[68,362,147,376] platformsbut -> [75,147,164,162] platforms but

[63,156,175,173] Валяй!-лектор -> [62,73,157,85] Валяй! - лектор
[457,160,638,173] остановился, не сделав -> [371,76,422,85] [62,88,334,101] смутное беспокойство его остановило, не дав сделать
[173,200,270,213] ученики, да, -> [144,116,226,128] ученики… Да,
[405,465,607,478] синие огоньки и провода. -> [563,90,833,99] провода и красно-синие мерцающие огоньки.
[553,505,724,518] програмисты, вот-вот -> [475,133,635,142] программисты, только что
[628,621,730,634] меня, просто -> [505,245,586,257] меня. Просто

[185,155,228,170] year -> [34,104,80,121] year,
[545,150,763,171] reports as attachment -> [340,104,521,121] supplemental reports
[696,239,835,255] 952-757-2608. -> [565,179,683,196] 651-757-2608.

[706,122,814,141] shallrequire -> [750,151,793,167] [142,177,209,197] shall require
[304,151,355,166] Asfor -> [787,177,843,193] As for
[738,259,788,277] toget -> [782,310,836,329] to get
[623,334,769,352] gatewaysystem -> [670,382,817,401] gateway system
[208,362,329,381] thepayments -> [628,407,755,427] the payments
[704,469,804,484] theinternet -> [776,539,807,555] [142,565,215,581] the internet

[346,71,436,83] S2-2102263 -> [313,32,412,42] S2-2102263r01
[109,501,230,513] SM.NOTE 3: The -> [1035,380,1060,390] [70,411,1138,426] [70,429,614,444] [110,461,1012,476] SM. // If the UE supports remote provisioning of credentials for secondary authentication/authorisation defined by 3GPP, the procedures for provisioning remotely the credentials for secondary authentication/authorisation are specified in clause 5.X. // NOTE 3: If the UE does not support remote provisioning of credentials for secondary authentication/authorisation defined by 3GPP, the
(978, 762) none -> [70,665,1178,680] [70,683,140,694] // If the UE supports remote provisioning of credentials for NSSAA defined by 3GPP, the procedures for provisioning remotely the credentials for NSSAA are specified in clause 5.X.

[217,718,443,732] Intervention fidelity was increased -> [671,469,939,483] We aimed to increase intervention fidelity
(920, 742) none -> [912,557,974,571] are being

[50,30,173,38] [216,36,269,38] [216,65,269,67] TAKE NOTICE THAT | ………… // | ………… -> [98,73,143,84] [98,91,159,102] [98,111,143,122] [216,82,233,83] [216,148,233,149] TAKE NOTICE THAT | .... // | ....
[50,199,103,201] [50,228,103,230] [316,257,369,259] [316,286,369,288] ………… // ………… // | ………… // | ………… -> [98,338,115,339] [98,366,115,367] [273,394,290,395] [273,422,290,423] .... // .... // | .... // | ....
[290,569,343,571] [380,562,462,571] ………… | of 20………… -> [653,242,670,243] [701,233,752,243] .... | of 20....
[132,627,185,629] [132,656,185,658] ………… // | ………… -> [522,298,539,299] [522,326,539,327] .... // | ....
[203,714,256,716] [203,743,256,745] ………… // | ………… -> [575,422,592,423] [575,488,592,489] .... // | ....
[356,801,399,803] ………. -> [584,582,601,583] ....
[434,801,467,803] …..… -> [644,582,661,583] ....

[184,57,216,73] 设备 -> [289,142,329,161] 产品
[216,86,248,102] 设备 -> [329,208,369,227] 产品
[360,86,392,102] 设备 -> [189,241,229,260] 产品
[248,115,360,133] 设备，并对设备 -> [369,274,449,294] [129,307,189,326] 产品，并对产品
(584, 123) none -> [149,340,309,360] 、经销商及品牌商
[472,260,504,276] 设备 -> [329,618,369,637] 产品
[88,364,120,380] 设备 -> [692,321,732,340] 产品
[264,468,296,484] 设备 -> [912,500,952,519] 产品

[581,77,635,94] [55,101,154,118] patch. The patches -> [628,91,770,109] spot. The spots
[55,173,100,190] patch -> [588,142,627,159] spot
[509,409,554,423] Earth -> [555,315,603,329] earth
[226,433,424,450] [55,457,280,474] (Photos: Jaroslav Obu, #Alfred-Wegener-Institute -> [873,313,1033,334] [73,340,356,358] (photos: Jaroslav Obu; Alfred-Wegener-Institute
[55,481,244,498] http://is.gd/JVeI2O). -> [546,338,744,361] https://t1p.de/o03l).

TASK OBJECTIVE: Could you retype exactly the lines above, starting at the line that contains "[50,199,103,201] [50,228,103,230] [316,257,369,259]" and ending at the line that contains "[264,468,296,484] 设备 -> [912,500,952,519] 产品", and nothing more?

ANSWER TO THIS TASK:
[50,199,103,201] [50,228,103,230] [316,257,369,259] [316,286,369,288] ………… // ………… // | ………… // | ………… -> [98,338,115,339] [98,366,115,367] [273,394,290,395] [273,422,290,423] .... // .... // | .... // | ....
[290,569,343,571] [380,562,462,571] ………… | of 20………… -> [653,242,670,243] [701,233,752,243] .... | of 20....
[132,627,185,629] [132,656,185,658] ………… // | ………… -> [522,298,539,299] [522,326,539,327] .... // | ....
[203,714,256,716] [203,743,256,745] ………… // | ………… -> [575,422,592,423] [575,488,592,489] .... // | ....
[356,801,399,803] ………. -> [584,582,601,583] ....
[434,801,467,803] …..… -> [644,582,661,583] ....

[184,57,216,73] 设备 -> [289,142,329,161] 产品
[216,86,248,102] 设备 -> [329,208,369,227] 产品
[360,86,392,102] 设备 -> [189,241,229,260] 产品
[248,115,360,133] 设备，并对设备 -> [369,274,449,294] [129,307,189,326] 产品，并对产品
(584, 123) none -> [149,340,309,360] 、经销商及品牌商
[472,260,504,276] 设备 -> [329,618,369,637] 产品
[88,364,120,380] 设备 -> [692,321,732,340] 产品
[264,468,296,484] 设备 -> [912,500,952,519] 产品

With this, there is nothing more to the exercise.